For all his initial skepticism, after three or four months the ex-soldier was forced to admit that Indiana was not just some crazy New Age hippie; she genuinely had the gift of healing. Her therapies relaxed him; he slept more soundly, and the cramps and spasms had all but disappeared. But the most wonderful thing about their sessions together was the peace they brought him: her hands radiated affection, and her sympathetic presence stilled the voices from his past.

As for Indiana, she came to rely on this strong, silent friend, who kept her fit by forcing her to jog the endless paths and forest trails in the San Francisco area, and bailed her out when she had financial problems and couldn’t bring herself to approach her father. They got along well, and though the words were never spoken, she sensed that their friendship might have blossomed into a passionate affair if she wasn’t still hung up on her elusive lover Alan, and Ryan wasn’t so determined to push away love in atonement for his sins.

The summer her mother met Ryan Miller, Amanda Martín had been fourteen, though she could have passed for ten. She was a skinny, gawky girl with thick glasses and a retainer who hid from the unbearable noise and glare of the world behind her mop of hair or the hood of her sweatshirt; she looked so unlike her mother that people often asked if she was adopted. From the first, Ryan treated Amanda with the exaggerated courtesy of a Japanese gentleman.

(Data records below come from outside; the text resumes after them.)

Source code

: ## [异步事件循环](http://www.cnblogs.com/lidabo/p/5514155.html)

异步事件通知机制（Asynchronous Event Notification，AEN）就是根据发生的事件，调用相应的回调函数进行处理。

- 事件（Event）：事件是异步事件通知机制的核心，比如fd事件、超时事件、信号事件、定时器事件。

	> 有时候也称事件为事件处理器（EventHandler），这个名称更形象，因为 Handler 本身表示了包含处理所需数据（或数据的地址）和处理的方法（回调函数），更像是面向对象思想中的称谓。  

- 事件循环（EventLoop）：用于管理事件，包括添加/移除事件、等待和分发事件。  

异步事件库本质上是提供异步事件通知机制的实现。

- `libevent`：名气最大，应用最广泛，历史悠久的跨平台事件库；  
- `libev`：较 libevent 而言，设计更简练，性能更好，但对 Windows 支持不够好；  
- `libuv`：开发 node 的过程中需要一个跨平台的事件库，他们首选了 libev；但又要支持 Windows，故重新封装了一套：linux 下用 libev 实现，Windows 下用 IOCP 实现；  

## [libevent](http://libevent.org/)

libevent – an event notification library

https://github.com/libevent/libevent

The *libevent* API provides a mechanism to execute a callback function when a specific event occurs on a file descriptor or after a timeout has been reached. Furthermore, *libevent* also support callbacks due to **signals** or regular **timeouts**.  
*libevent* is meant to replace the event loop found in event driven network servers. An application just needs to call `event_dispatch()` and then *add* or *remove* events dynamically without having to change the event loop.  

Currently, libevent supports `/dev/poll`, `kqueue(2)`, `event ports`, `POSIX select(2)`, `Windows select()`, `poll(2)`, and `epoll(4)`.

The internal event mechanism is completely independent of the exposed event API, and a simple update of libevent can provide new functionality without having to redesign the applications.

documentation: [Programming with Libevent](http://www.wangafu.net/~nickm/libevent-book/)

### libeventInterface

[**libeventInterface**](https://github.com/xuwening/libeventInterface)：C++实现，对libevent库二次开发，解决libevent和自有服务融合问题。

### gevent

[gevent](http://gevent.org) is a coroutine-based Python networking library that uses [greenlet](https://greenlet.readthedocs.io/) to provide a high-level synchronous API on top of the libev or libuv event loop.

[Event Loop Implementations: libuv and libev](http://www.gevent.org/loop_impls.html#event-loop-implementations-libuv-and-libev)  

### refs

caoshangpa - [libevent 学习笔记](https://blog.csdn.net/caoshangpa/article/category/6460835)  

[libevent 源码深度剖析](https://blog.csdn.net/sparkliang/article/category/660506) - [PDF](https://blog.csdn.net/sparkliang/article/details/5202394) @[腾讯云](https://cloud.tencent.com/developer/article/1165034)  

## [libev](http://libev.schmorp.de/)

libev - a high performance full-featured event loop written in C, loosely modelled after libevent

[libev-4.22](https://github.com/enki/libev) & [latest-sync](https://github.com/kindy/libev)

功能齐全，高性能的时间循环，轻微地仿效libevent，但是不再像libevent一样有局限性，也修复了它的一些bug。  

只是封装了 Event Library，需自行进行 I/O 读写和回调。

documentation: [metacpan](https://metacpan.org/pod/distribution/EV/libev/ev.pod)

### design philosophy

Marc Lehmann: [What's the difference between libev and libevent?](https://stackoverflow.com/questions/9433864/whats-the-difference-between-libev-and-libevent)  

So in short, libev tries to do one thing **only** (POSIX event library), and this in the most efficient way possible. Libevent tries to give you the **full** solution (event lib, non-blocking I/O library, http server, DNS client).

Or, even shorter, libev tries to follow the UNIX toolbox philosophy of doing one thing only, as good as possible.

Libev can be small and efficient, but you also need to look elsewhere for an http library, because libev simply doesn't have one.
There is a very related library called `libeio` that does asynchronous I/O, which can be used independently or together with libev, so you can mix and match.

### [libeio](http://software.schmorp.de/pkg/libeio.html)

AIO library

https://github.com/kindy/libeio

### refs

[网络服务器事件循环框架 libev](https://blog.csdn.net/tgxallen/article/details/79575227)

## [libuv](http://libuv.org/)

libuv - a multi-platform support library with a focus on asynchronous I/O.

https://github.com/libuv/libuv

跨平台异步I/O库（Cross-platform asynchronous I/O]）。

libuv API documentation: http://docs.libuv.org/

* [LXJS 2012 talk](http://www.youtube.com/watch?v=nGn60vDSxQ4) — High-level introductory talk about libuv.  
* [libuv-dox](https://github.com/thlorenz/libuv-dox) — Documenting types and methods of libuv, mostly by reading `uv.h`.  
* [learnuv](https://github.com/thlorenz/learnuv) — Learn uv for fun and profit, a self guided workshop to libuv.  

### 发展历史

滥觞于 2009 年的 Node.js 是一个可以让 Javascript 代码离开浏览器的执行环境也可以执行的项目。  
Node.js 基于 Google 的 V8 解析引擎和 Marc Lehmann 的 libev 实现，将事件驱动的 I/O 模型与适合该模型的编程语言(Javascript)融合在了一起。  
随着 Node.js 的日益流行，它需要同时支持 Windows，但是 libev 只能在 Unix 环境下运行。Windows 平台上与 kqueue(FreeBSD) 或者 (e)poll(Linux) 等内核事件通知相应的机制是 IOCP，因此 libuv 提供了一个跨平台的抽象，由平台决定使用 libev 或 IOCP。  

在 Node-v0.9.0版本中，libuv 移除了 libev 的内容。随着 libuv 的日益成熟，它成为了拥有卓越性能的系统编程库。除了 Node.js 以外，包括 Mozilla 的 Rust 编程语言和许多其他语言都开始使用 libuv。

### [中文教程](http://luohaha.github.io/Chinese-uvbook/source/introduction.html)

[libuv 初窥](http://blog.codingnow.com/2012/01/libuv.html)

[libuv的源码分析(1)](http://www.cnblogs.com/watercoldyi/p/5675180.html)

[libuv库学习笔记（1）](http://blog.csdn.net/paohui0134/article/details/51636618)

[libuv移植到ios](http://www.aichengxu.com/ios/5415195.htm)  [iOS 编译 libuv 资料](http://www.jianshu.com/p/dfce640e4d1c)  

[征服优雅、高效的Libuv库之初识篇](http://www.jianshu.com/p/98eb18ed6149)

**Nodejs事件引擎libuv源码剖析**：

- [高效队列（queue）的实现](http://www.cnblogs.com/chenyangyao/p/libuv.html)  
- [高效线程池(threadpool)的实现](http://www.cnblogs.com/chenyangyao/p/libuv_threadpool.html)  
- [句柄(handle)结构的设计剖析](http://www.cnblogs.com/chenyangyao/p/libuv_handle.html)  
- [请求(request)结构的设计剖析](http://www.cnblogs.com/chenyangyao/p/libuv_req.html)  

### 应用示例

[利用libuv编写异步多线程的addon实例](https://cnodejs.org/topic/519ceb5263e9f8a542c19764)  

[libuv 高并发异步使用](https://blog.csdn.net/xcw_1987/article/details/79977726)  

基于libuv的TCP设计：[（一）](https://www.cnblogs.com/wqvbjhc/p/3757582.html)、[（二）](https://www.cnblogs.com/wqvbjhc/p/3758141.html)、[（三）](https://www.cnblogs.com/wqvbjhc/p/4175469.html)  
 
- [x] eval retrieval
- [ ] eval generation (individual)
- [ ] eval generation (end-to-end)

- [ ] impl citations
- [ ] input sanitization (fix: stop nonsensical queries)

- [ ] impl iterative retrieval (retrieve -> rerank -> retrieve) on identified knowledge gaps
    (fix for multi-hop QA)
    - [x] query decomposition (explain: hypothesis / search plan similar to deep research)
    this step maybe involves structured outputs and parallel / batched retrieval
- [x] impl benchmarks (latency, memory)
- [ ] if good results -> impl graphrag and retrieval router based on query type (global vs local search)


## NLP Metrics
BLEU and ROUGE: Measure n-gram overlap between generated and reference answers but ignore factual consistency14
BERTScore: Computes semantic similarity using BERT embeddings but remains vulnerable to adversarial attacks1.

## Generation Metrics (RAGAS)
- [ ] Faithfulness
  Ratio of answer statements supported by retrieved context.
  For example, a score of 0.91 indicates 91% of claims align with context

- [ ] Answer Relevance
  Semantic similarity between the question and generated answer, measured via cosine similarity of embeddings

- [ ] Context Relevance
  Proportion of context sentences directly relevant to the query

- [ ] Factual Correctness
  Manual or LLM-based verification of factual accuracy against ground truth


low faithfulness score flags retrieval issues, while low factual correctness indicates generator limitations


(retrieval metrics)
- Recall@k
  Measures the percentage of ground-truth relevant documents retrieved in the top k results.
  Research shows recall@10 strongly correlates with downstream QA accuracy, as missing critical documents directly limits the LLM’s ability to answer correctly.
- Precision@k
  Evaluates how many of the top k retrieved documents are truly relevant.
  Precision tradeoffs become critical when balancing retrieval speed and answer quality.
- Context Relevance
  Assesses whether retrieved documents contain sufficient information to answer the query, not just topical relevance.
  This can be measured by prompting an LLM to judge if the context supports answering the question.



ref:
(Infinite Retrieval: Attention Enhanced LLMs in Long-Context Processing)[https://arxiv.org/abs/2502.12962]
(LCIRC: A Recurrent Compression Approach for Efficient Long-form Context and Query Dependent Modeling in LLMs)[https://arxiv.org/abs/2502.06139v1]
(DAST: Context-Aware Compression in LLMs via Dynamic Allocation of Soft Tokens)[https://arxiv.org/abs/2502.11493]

He made no effort to help her during their long bike ride to Los Angeles, although, being an experienced triathlete, he had helped her to train and prepare for the trip, something that won him the girl’s trust.

One Friday morning at seven, all three of them—Indiana, Amanda, and Ryan—set off from San Francisco with two thousand other keen cyclists wearing red AIDS awareness ribbons, escorted by a procession of cars and trucks filled with volunteers transporting tents and provisions. They arrived in Los Angeles the following Friday, their butts red-raw, their legs stiff, and their minds as free of thoughts as newborn babes. For seven days they had pedaled up hills and along highways, through stretches of beautiful countryside and others of hellish traffic. To Ryan—for whom a daily fifteen-hour bike ride was a breeze—the ride was effortless, but to mother and daughter it felt like a century of agonizing effort, and they only got to the finish line because Ryan was there, goading them like a drill sergeant whenever they flagged and recharging their energy with electrolyte drinks and energy bars.

Every night, like an exhausted flock of migrating birds, the two thousand cyclists descended on the makeshift campsites erected by the volunteers along the route, wolfed down five thousand calories, checked their bicycles, showered in trailers, and rubbed their calves and thighs with soothing ointment. Before they went to sleep, Ryan applied hot compresses to Indiana and Amanda and gave them little pep talks about the benefits of exercise and fresh air.

“What has any of this got to do with AIDS?” asked Indiana on the third day, having cycled for ten hours, weeping from sheer exhaustion and for all the woes in her life. “What do I know?” was Ryan’s honest answer. “Ask your daughter.”

The ride may have made only a modest contribution to the fight against AIDS, but it cemented the budding friendship between Ryan and Indiana, while for Amanda it led to something impossible: a new friend. This girl, who looked set to become a hermit, had precisely three friends in the world: her grandfather, Blake Jackson; Bradley, her future boyfriend; and now Ryan Miller, the Navy SEAL. The kids she played Ripper with didn’t fall into the same category; she only knew them within the context of the game, and their relationship was entirely centered around crime.